General counsel have been urged to use their buying power to force law firms to become more diverse.
Andrew Magowan, general counsel of ASOS, a fashion retailer, told a Spark 21 women in law conference, organised by the First 100 Years project, yesterday that the only thing that will change law firms' attitudes is 'where the money goes', adding that 'the buying power I have in my elbow is the biggest thing I can bring'.
Urging in-house lawyers to use their buying power to 'agitate more change', Magowan said: 'It is money that will talk in the end.'
James Hanlon, who heads the legal department for Swedish retailer IKEA in the UK, urged solicitors to 'call out' comments made in the boardroom 'which will perpetuate a bad direction for women'. He said: 'Those individuals need to be told about their behaviour, grievances need to be encouraged. We need to make change today.'
Hanlon told the conference he was in the unique position to be part of an organisation 'that's quite far into the future compared to what I see in the UK'. The UK arm has a female chief executive and a female-dominated senior management team.
Hanlon is a 'big believer' on the impact that statutory reporting on issues such as gender pay gap and the Modern Slavery Act can have on boards. 'You have to be very transparent...you have to update general members of the public, regulators [on] what you are actually doing to promote equality and I think that makes a real difference,' he said.

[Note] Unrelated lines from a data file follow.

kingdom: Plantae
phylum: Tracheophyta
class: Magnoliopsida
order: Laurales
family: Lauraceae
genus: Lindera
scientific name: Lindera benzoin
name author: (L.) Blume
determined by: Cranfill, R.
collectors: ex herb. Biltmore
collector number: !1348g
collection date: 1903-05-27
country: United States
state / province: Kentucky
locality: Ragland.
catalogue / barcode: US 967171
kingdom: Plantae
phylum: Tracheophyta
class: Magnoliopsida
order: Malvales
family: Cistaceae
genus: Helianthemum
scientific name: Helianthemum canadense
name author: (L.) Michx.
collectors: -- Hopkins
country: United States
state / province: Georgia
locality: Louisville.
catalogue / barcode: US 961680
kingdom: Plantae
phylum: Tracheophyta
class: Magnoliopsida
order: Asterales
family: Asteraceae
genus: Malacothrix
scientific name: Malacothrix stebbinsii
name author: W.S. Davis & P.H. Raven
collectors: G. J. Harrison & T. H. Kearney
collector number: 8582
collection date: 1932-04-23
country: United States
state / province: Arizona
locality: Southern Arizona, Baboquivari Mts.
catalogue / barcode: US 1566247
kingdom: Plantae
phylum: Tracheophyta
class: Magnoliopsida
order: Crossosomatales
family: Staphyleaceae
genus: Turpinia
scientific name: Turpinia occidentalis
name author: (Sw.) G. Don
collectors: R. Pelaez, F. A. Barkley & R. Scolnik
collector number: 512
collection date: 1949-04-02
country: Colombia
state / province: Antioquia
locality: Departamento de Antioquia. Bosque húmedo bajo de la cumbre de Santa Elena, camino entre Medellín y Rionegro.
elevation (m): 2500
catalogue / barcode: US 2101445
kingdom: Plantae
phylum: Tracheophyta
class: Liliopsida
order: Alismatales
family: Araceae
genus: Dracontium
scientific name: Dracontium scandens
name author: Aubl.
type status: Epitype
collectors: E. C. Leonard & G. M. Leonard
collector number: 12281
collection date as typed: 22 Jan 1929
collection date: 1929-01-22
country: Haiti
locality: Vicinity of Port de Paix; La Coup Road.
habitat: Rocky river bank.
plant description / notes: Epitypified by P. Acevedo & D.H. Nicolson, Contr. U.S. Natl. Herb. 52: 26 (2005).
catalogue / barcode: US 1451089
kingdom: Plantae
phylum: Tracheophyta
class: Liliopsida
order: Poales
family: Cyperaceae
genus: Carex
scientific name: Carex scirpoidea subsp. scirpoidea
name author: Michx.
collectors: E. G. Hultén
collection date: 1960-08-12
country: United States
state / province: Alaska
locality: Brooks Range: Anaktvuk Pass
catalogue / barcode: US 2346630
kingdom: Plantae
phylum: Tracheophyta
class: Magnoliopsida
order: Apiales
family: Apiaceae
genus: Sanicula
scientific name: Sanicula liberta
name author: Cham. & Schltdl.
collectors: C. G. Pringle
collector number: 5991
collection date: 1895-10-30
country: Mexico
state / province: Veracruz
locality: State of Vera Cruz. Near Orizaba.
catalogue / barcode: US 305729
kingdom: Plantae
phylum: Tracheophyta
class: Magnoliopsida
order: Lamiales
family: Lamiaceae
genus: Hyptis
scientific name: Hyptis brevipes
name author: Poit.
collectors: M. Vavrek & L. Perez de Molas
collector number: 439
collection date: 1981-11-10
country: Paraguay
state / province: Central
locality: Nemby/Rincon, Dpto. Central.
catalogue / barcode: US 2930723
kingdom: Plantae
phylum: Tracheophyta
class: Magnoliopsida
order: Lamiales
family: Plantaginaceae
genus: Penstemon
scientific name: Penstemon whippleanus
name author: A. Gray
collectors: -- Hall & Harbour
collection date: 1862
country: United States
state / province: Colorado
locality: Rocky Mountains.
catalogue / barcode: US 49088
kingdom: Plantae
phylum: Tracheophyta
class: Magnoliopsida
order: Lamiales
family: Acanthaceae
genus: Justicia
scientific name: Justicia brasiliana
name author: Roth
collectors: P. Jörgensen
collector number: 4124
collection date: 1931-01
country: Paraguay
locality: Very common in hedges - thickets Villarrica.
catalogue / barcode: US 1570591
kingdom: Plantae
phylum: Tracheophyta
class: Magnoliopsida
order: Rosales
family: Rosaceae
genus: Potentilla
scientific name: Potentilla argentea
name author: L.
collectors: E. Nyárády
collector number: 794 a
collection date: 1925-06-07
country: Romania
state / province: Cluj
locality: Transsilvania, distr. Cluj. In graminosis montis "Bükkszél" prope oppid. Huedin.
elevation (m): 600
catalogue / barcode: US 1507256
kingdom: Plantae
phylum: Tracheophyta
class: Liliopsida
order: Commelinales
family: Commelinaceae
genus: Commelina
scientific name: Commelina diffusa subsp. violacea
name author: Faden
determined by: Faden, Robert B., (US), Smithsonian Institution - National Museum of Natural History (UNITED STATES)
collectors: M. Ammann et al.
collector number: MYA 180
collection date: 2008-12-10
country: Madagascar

Meanwhile former BT lawyer Darren Jones, now a Labour MP for Bristol North West, stressed the need for 'enforceable accountability' to deal with inappropriate behaviour at work. 'We must have systems in place to allow victims to speak out and be confident in coming forward to do so.'
Jones suggested difficulties in accessing and paying for legal support may deter victims from calling out inappropriate behaviour.